Non-permanent members' seminar
Wednesday June 2, 2021, 4PM, Salle 3052
Quentin Ferro (IRIF) Distributed Recoloring using the LOCAL Model

Recoloring is a reconfiguration problem : given a graph and two proper coloring of this graph, how to recolor from one coloring to the other by a series of elementary changes ? The talk will be based on the Distributed Recoloring paper from Marthe Bonamy, Paul Ouvrard, Mikaël Rabie, Jukka Suomela, and Jara Uitto (Disc 2018) which introduced the notion of distributed recoloring as follow : the input graph represent a network of computers that need to be recolored. Each node know its input color and its target color. Nodes are allowed to exchange messages with each other synchronously and, given rounds of messages, each node have to output its recoloring schedule, indicating when the node changes its color and to which color. The recoloring schedules have to be globally consistent so that the graph remains properly colored at each point, and we require that adjacent nodes do not change their colors simultaneously. This paper gave a lot of results for different situations of coloring (different types of graph, different number of color, different number of extra color), particularly problems with 1 extra colors, and left some open questions. I will present some results we have on some of those open questions.

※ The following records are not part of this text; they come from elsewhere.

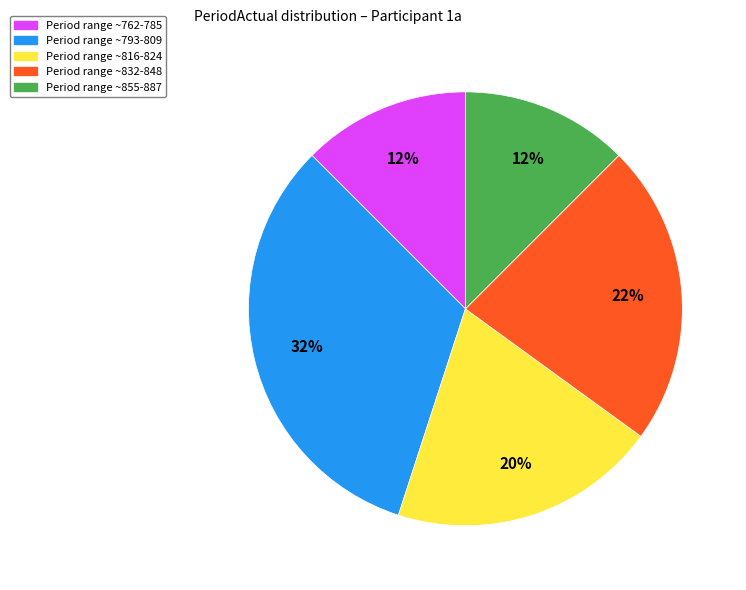

Does any single category account for the majority?

No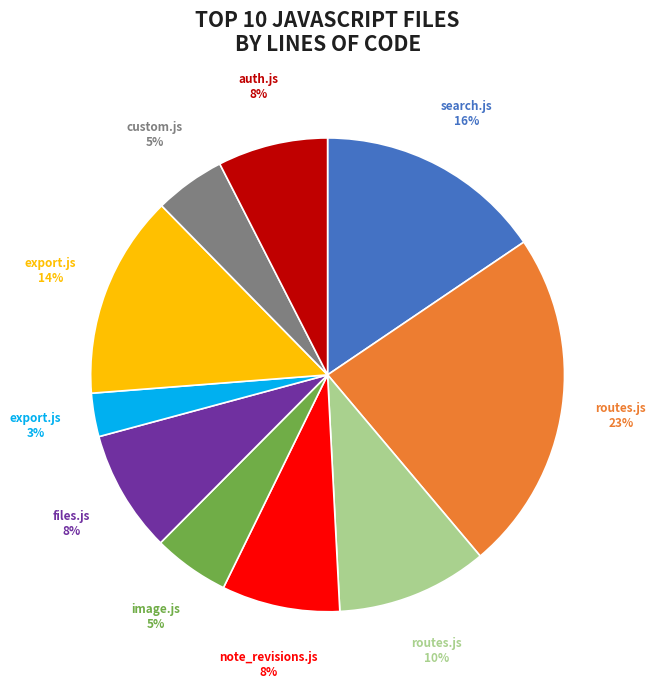

Is there a majority slice in this chart?

No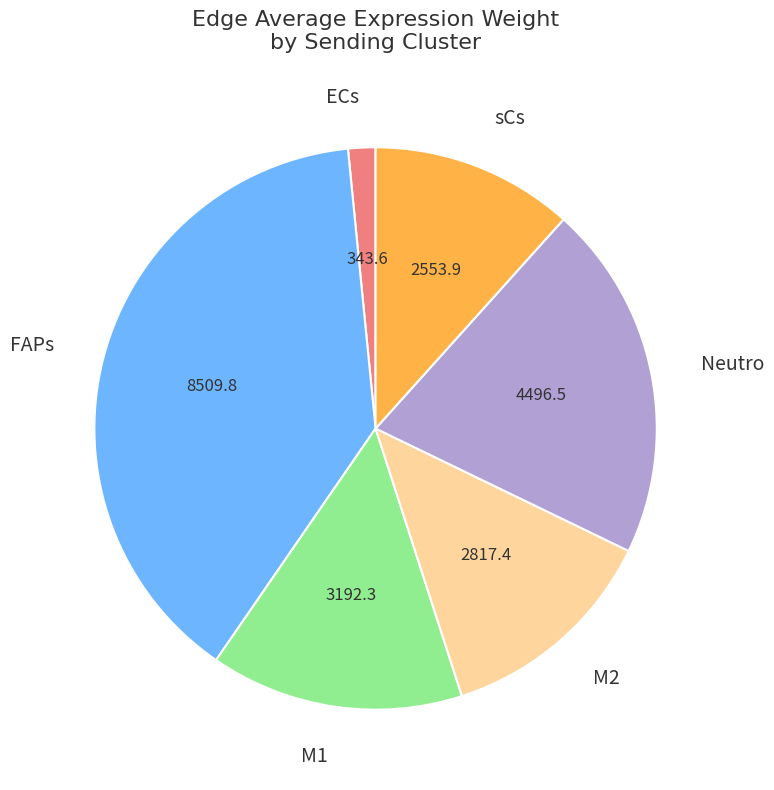

Which has a higher value, sCs or M1?

M1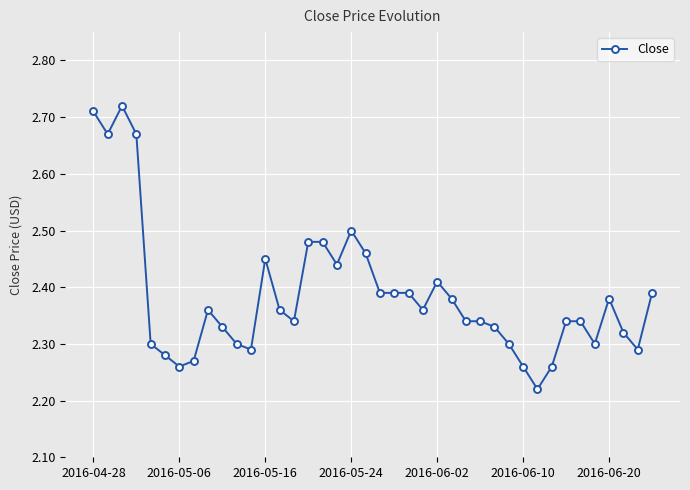

True or false: there are more than 1 points higher than both neighbors.

True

Non-permanent members' seminar
Wednesday May 26, 2021, 4PM, Salle 3052
Avinandan Das (IRIF) Combinatorial Proof for Chernoff-Hoeffding Concentration Bound

In this talk, I will give a combinatorial proof of the Chernoff-Hoeffding concentration bound, which says that the sum of independent $\{0,1\}$-valued random variables is highly concentrated around the expected value. Unlike the standard proofs, this proof does not use the method of higher moments, but rather uses a simple and intuitive counting argument. In addition, this proof is constructive in the following sense: if the sum of the given random variables is not concentrated around the expectation, then we can efficiently find (with high probability) a subset of the random variables that are statistically dependent. This talk is based on the paper “Constructive Proofs of Concentration Bounds” by Russell Impagliazzo and Valentine Kabanets.